Essay writer and philosopher Edouardo Lourenco, author of a biography of Fernando Pessoa, explains how this writer, who is now considered to be one of the most important ones of the century, disrupted Portuguese imaginations through his accounts of the city of Lisbon and daily life. His work also discusses modern man's loss of identity through his multiplicity.
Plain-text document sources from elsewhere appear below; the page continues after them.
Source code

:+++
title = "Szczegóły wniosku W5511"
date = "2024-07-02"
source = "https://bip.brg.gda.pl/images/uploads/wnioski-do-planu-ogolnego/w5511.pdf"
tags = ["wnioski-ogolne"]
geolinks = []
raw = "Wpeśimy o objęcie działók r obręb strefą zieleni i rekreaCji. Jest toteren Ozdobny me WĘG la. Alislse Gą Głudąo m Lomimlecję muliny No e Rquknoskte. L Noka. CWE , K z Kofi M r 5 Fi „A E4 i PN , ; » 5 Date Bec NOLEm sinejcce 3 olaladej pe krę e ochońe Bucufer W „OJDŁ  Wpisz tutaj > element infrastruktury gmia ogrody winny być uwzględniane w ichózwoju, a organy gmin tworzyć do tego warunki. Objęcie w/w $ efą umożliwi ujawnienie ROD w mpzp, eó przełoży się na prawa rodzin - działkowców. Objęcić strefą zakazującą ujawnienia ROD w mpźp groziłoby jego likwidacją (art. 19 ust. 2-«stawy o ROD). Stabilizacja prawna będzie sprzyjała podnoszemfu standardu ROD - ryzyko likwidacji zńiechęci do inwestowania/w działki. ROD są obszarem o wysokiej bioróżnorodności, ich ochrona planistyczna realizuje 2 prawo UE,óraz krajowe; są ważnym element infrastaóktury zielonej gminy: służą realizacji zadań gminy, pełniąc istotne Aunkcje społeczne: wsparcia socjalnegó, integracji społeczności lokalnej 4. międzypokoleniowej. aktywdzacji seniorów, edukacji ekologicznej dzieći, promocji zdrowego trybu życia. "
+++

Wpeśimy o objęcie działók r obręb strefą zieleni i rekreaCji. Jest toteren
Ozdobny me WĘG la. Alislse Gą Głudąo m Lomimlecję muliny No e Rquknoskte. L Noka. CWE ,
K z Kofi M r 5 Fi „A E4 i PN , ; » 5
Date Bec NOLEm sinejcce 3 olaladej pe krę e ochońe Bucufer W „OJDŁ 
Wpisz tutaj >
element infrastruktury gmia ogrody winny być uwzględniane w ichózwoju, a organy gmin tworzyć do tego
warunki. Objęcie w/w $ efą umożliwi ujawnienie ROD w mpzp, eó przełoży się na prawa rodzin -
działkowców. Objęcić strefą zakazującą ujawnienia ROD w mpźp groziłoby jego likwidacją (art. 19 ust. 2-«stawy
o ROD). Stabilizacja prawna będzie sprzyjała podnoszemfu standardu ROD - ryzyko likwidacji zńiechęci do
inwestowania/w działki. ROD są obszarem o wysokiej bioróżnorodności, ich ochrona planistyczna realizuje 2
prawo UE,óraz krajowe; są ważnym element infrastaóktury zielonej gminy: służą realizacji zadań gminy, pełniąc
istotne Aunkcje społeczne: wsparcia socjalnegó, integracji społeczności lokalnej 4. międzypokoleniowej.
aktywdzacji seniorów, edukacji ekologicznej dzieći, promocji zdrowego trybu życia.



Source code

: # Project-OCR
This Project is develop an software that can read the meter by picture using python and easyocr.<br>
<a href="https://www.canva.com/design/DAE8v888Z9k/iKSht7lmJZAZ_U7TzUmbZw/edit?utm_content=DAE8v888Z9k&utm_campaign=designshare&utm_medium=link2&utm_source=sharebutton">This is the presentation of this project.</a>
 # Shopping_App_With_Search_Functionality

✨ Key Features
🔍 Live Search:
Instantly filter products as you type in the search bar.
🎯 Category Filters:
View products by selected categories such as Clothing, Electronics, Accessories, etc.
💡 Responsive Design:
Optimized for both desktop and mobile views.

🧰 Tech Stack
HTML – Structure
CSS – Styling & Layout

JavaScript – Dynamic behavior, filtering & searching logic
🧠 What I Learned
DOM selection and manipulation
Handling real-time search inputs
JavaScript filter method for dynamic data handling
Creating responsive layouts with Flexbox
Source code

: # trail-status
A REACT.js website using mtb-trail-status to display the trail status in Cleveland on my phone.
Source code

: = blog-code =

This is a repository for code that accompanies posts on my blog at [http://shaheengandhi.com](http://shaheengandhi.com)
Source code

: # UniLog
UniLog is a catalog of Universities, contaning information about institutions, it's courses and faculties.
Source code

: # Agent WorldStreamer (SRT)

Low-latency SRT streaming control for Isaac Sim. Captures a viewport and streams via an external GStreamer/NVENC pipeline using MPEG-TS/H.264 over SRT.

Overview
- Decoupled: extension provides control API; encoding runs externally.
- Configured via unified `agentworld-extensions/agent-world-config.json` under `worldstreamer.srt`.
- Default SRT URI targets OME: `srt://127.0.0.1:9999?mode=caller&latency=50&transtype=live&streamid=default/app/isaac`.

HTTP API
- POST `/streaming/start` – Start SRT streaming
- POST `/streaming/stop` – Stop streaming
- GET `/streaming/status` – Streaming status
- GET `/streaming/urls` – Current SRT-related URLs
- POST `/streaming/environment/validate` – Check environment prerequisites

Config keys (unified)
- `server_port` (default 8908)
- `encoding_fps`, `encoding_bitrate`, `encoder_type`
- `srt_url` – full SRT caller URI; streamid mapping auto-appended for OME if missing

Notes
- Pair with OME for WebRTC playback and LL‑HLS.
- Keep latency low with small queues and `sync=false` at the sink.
Finally, Pivot comments on one of his greatest works, Book of Disquiet.
Never perhaps has the term 'elusive' applied more to an author than to Portuguese Fernando Pessoa (1888-1935), whose name means 'person'. Writing in his mother tongue as well as in English, that he learned in South Africa where his mother remarried with the Portuguese Consul in Durban, he practically never left Lisbon, his birth town, after his return in 1905, living from translation work and publishing (in particular he founded the poetic reviews, Orpheu in 1915, that only had two editions, and Athena, as well as the publishing house Olisipo).
An unrecognized poet who had just published one book, Message (1934), left after his death over 27,000 handwritten poems in a trunk, signed by dozens of authors, all aliases or more precisely heteronyms, as he called them, of the elusive poet.
Published since then as collections, his work was immediately recognized as one of the most important contributions to Portuguese and European literature, which earned him a peaceful rest, after a national homage in 1985 on the fiftieth anniversary of his death alongside Vasco de Gama and Luis de Camoens, in the Hieronymites monastery in Lisbon.